# Puzzler Solution (2-13-10)

Here is a truth table for my proposed solution of this week’s Puzzler. An “S” means that rat samples a small amount of wine from the bottle. It’s a simple solution with only four bottles of wine and four rats.

Decimal 8 4 2 1

Rat 1 Rat 2 Rat 3 Rat 4

Bottle #1 S

Bottle #2 S

Bottle #4 S

Bottle #8 S

But there are 13 bottles of wine. So the binary numbering sequence continues. Make sure Rat 1 only samples bottles with an S in the far left column, Rat 2 only samples bottles with an S in the next column to the right, and so on.

Bottle #3 S S

Bottle #5 S S

Bottle #6 S S

Bottle #7 S S S

Bottle #9 S S

Bottle #10 S S

Bottle #11 S S S

Bottle #12 S S

Bottle #13 S S S

Rat 1 samples wine from bottles 8 through 13.

Rat 2 samples wine from bottles 4 -7 and 12-13.

Rat 3 samples wine from bottles 2, 3, 6, 7, 10 and 11.

Rat 4 samples wine from all odd numbered bottles.

Actually, you can set bottle 13 aside. I would renumber the rats but essentially do the same thing.
jugs tested
Rat 1: 1,3,5, 7,9, 11
Rat 2: 2,3,6,7,10,11
Rat 3: 4,5,6,7 12
Rat 4: 8,9,10,11,12

Looking at the chart above, if rats 1 and 3 die, the bad wine is in jug 5 because both 1 and 3 sampled from this jug. If only rat 2 dies, the bad wine is in jug 2, because only rat 2 sampled from this jug, etc.
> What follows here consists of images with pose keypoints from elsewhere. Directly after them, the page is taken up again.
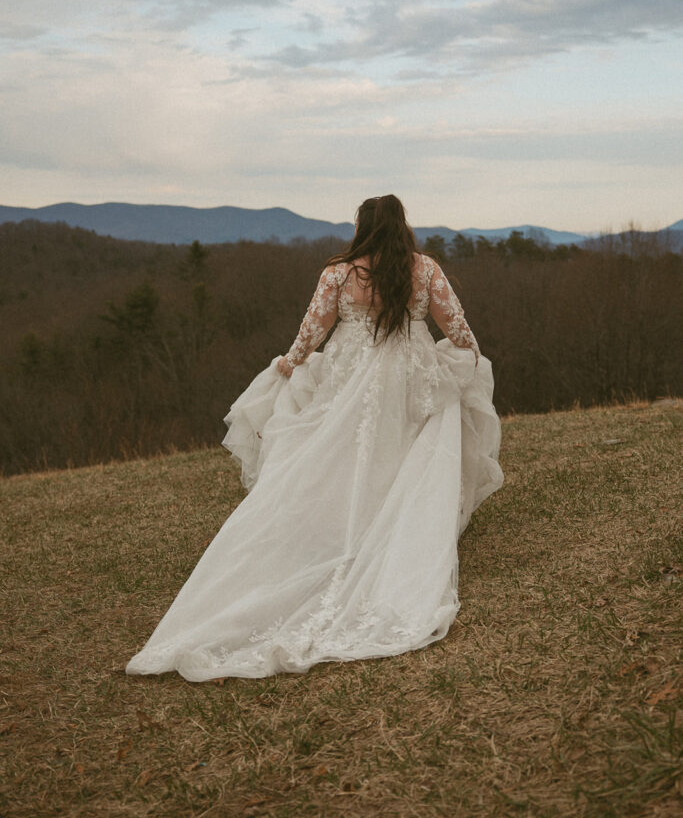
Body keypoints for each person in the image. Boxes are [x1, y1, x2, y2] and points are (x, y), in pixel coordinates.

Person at [126, 195, 503, 681]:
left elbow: (312, 333)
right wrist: (466, 359)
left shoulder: (340, 273)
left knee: (345, 451)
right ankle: (388, 528)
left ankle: (347, 529)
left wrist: (288, 362)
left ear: (362, 227)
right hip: (411, 375)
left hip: (351, 374)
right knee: (406, 445)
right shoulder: (424, 269)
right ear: (402, 226)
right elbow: (457, 328)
If no rat dies, the poison is in jug 13.

Writing the values in binary from 1 to 12 explains the whole thing: 1,10,11,100,101, 110,111, 1000,1001 1010 1011, and 1100. We do the same thing in computer science to find a one bit error in a byte of 8 bits. We add 4 parity bits and make the parity bits powers of 2: 1,2,4,8. Then each parity bits check the bits that have a 1 bit in the power of 2 represented by that bit.
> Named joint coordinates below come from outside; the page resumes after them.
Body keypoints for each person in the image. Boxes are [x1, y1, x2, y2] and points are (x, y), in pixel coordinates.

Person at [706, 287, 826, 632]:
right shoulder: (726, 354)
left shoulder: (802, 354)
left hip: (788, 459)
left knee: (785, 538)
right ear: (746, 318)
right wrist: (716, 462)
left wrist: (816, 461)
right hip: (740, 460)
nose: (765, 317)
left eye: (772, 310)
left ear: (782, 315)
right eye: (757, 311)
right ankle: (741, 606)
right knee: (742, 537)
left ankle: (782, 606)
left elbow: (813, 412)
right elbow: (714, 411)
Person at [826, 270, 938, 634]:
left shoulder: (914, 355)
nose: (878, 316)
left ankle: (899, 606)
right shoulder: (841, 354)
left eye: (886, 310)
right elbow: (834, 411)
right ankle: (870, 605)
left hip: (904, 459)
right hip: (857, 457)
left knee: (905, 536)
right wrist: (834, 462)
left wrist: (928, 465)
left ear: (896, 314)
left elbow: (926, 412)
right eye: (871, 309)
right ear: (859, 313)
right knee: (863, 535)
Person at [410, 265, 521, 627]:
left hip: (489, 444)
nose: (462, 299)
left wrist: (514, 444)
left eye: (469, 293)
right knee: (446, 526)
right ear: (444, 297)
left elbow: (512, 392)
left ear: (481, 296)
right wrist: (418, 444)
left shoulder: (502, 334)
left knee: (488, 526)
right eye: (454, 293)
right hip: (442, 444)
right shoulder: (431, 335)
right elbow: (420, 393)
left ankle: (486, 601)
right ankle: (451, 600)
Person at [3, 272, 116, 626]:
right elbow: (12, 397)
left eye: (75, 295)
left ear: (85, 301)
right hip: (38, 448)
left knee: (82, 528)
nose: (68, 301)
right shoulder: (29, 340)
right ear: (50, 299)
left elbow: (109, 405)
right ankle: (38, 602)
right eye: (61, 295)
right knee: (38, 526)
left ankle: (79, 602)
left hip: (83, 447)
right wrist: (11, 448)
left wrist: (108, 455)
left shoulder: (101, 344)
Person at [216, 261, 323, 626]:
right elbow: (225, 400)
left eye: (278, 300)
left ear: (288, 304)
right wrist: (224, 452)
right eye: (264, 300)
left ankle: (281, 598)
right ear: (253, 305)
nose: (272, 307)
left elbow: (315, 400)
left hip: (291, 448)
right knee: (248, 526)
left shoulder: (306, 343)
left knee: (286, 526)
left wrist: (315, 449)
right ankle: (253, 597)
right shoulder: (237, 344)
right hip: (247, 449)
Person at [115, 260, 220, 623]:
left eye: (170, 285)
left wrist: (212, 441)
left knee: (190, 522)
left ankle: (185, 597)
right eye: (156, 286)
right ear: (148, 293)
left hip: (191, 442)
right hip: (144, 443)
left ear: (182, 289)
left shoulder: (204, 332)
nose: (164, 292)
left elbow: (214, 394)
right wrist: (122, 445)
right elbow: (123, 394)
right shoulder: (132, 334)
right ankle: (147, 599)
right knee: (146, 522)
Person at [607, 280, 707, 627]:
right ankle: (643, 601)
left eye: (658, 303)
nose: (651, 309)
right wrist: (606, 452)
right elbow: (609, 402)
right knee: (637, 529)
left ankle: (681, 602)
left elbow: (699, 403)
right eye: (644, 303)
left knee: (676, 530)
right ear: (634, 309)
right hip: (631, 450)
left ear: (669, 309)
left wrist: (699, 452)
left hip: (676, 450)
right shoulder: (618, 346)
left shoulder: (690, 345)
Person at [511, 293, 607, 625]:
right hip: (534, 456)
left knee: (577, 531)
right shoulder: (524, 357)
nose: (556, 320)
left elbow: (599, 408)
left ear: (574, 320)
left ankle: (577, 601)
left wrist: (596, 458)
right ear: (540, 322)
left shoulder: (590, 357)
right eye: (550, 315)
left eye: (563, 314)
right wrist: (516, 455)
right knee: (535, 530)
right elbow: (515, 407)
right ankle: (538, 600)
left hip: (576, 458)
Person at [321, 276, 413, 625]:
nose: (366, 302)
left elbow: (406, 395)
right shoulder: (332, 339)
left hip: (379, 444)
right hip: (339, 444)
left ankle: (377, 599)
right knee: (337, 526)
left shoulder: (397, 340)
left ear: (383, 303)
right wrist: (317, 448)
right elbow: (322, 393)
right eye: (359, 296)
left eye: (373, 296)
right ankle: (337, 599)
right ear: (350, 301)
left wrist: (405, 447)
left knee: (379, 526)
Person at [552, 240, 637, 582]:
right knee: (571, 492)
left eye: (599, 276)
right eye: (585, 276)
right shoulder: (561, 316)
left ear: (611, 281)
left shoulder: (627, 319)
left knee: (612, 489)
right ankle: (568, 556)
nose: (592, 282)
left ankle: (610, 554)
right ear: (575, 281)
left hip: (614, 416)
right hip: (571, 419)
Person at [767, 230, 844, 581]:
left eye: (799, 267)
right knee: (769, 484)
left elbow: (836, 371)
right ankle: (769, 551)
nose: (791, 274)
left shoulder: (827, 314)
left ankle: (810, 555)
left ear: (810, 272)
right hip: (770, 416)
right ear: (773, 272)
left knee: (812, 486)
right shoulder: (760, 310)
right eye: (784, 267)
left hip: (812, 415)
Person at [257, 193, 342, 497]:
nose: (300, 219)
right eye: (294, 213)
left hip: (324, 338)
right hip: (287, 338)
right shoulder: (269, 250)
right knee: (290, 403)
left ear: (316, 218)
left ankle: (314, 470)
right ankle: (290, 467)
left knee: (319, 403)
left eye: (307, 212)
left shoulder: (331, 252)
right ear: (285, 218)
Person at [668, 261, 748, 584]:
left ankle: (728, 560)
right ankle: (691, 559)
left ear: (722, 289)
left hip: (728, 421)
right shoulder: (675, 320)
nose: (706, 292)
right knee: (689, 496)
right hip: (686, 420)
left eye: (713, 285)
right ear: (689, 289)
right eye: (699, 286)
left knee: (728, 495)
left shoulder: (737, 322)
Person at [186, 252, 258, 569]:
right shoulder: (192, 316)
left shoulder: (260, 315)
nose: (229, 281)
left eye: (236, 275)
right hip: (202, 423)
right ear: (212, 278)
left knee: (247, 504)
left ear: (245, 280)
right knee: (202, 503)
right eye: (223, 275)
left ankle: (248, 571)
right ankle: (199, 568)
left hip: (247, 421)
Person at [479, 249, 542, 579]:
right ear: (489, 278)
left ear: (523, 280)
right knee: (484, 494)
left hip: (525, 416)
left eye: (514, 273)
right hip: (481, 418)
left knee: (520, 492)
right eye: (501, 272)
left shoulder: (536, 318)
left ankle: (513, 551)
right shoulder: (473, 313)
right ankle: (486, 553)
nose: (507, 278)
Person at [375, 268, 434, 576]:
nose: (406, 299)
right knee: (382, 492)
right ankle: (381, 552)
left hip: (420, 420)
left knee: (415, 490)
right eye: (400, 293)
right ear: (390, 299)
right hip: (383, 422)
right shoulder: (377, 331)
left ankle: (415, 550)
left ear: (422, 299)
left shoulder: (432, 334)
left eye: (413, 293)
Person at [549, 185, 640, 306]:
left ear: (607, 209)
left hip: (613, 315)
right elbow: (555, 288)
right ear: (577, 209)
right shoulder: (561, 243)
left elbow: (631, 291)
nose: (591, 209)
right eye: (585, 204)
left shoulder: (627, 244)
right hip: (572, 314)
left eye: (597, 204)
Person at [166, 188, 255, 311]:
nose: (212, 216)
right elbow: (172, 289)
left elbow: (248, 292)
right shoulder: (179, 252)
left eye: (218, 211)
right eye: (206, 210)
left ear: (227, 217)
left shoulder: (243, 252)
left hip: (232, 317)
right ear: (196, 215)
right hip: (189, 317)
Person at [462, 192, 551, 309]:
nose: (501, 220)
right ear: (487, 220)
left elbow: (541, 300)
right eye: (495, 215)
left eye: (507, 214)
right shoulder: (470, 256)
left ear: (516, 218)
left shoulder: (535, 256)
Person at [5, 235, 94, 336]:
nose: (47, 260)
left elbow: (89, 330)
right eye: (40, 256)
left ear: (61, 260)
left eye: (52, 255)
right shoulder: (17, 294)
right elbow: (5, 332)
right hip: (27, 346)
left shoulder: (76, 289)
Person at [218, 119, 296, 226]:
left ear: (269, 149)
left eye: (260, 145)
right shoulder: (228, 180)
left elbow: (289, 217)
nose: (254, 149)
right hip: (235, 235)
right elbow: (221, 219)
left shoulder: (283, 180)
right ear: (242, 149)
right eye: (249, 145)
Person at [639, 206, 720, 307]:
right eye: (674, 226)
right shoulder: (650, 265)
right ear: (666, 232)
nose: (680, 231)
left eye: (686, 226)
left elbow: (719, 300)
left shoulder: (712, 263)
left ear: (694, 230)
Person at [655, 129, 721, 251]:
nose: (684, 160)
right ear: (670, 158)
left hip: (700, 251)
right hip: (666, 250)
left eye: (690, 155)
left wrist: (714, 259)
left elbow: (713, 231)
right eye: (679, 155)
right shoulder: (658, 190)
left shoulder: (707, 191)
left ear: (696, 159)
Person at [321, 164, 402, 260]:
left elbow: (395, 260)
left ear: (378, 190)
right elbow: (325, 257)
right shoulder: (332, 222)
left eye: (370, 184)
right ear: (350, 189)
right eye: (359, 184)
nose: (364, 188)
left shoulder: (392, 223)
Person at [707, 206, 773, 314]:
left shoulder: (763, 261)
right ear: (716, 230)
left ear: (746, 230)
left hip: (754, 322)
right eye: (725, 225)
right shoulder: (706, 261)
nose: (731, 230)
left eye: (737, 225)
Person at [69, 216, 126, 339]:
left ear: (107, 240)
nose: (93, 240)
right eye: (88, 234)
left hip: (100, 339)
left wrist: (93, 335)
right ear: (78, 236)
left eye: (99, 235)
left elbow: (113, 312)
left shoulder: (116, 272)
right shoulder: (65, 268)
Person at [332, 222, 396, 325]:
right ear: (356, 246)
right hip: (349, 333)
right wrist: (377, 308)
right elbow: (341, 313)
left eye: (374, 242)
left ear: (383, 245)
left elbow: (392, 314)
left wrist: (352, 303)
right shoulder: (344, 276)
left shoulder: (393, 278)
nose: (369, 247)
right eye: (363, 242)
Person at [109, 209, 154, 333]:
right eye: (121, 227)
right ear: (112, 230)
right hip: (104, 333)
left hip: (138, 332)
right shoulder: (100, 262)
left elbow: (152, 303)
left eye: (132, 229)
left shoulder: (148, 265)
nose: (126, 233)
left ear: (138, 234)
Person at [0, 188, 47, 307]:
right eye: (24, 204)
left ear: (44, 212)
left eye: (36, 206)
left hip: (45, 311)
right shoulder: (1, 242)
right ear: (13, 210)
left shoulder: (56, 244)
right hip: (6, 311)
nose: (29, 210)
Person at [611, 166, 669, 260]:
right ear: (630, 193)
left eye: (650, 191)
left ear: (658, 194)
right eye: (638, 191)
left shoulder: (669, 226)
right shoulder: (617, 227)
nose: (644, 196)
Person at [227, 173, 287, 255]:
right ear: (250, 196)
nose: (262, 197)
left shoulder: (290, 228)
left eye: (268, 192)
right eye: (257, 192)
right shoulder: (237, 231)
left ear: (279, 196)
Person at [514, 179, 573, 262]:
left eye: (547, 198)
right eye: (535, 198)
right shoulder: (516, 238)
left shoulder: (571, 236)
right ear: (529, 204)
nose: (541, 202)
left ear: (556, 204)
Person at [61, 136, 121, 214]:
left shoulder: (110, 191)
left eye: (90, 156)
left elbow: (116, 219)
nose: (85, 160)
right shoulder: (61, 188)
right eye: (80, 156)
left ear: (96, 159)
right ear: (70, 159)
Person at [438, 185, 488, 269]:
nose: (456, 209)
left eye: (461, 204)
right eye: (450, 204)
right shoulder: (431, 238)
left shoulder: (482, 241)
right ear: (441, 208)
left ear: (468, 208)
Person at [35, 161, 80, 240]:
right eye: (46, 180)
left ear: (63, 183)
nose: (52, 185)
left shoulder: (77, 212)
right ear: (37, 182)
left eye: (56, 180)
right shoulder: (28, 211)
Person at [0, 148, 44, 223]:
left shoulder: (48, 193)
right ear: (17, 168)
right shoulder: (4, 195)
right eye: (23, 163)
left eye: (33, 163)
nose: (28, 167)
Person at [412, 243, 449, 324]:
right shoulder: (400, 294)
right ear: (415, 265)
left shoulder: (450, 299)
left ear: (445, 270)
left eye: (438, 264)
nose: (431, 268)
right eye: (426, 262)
You guys are making this way too complicated…

We can make the following unique groups from the set of four test subjects {1,2,3,4}:

#1: {1}
#2: {2}
#3: {3}
#4: {4}
#5: {1,2}
#6: {1,3}
#7: {1,4}
#8: {2,3}
#9: {2,4}
#10: {3,4}
#11: (1,2,3}
#12: {1,2,4}

#13: {1,3,4}
#14: {2,3,4}
#15: {1,2,3,4}

Leave one bottle sealed–if all the subjects live, it’s poisoned. If subject 1 dies, we know the poison is in bottle 1. If 1 and 2 die, it’s in bottle 5. If 1, 2, and 3 die, it’s in bottle 11. And so on. The unique bottle assigned to each group is arbitrary, of course.

You can see that with four test subjects we could have tested 16 bottles of wine, provided we have no qualms about possibly killing all four of them. The choice of 13 bottles, it seems, was a “red herring”.

This is the best answer. I like the fact you took the humane approach as well. Taking away the most deadly scenerios is very kind of you.

I also like that the first and second rat have a 50% survival rate while rats 3 and 4 have slightly better odds (58%).

Actually all these answers are all essentially the same.
Leaving on bottle unopened equates to the binary 0000 or all rats live (assuming 0 for live, 1 for death)

As you correctly point out we could create 16 unique combinations. Expressed as the previous answers point out 4 rats, 2 possible states. 2^4 = 16

@meroche – the odds are the same in every solution!

I solved the thing by using logic. Explain how writing the binary values explains the whole thing. I understand base two, and I wrote out the numbers. I couldn’t make a connection between the binary system and my solution.

Look at the unit’s column. The values that have a 1 in the unit’s column are 1, 3, 5, 7, 9, 11 (binary (1, 11, 101, 111, 1001, 1011). These are the samples of wine tested by rat number 1. The second column from the right is the two’s column. The values 2,3,6 7, 10, 11 (binary 10, 11, 110, 111, 1010, 1011) have a 1 in the two’s column. These are the samples of wine tested by rat 2. Look ath the four’s column. These values are 4,5,6,7,12 (binary 100, 101, 110, 111, 1100). These samples are tested by rat 3. Finally, look at the values that have a 1 in the eight’s column which are 8, 9, 10, 11, 12 (binary 1000, 1001, 1010, 1011 and 1100). These values are tested by rat 4. If I list the binary values in a column, then you have
0001
0010
0011
0100
0101
0110
0111
1000
1001
1010
1011
1100

One’s in the first column represent wines tested by rat 1, One’s in the two’s column are samples tested by rat 2, and so on.